Awareness around data integrity is improving every day, but are your efforts to shore up your sensitive personal information in vain?
Unfortunately, the answer appears to be yes.
Have you ever had a phone conversation about a brand or product, only to hop onto your browser later that day and be inundated with ads for the same product?
It’s enough to make anyone do a double take, and it’s been the source of an old legend: our phones record our conversations.
In their 2018 study, undergraduate Elleen Pan and doctoral candidate Jingjing Ren set out to test this very theory, analysing over 17,000 of the most popular Android apps.
9,000 of those apps had the potential to be unfaithful to the user.
While no evidence was found of recorded conversations, the apps in question took screenshots of activity before forwarding them onto third parties.
That’s just a tad horrifying.
David Choffnes, who was one of two computer science professors who oversaw the study, commented on the findings: “We found that thousands of popular apps have the ability to record your screen and anything you type.
“That does include your username and password, because it can record the characters you type before they turn into those little black dots.”
“We knew we were looking for a needle in a haystack,” Choffnes said, “and we were surprised to find several needles.”
Although the privacy breaches over the course of the study were largely benign, it drives home just how easy it could be for your phone to be exploited for cash.
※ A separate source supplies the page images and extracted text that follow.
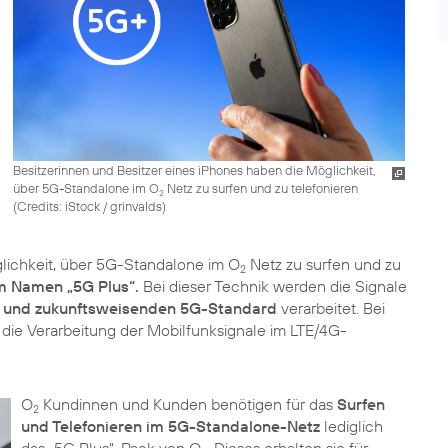
Besitzerinnen und Besitzer eines iPhones haben die Möglichkeit,
über 5G-Standalone im O
Netz zu surfen und zu telefonieren
2
(
Credits: iStock / grinvalds
)
ichkeit, über 5G-Standalone im O
Netz zu surfen und zu
2
m Namen „5G Plus“.
Bei dieser Technik werden die Signale
und zukunftsweisenden 5G-Standard
verarbeitet. Bei
die Verarbeitung der Mobilfunksignale im LTE/4G-
O
Kundinnen und Kunden benötigen für das
Surfen
2
und Telefonieren im 5G-Standalone-Netz
lediglich
das „5G Plus“-Pack von O
. Dieses erhalten sie für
“This opening will almost certainly be used for malicious purposes, it’s simple to install and collect this information,” said Christo Wilson, the other computer science professor on the research team.
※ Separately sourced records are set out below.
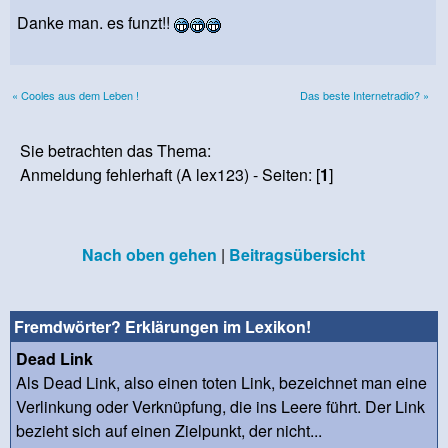
Danke man. es funzt!!
« Cooles aus dem Leben !
Das beste Internetradio? »
Sie betrachten das Thema:
Anmeldung fehlerhaft (A lex123) - Seiten: [
1
]
Nach oben gehen
|
Beitragsübersicht
Fremdwörter? Erklärungen im Lexikon!
Dead Link
Als Dead Link, also einen toten Link, bezeichnet man eine
Verlinkung oder Verknüpfung, die ins Leere führt. Der Link
bezieht sich auf einen Zielpunkt, der nicht...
“And what’s most disturbing is that this occurs with no notifications to or permission by users.
“In the case we caught, the information sent to a third party was zip codes, but it could just as easily have been credit card numbers.”
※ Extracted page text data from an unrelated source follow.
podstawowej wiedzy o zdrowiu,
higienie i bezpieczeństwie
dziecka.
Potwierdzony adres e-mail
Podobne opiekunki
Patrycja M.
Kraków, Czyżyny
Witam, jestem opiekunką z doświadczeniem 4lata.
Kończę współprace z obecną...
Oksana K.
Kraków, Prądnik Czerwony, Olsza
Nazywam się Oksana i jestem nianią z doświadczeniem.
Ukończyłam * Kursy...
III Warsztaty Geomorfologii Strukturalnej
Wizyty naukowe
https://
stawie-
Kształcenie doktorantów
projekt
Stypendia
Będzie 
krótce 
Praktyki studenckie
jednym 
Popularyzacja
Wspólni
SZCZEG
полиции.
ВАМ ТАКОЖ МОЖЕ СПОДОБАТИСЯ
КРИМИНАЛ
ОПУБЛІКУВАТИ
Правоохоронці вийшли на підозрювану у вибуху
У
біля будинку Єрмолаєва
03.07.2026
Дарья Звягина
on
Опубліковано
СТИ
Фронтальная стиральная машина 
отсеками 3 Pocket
It should be noted that while the study was only conducted on Android apps, the study concluded that iOS apps were likely guilty of similar breaches.
So, how do we combat this betrayal?
Android Q teases new and improved privacy controls
While there’s no quick fix for this loophole, greater app security is a major point of emphasis in the upcoming Android Q release.
In the new edition of the popular OS, a status bar feature displays when sensitive phone permissions are in use and which apps are responsible.
Among these fresh features will be a list that displays:
- Apps by most frequently accessed permission
- Apps by most permission use
- Apps that gained recent permission access
This will be a significant upgrade over Android’s current permission screen, which is a simple series of on/off switches.
Other improvements include greater visibility on why apps need certain permissions and GPS services being actively turned off when an app is running in the background.
In theory, these updates should help users make informed decisions around which apps could be up to no good.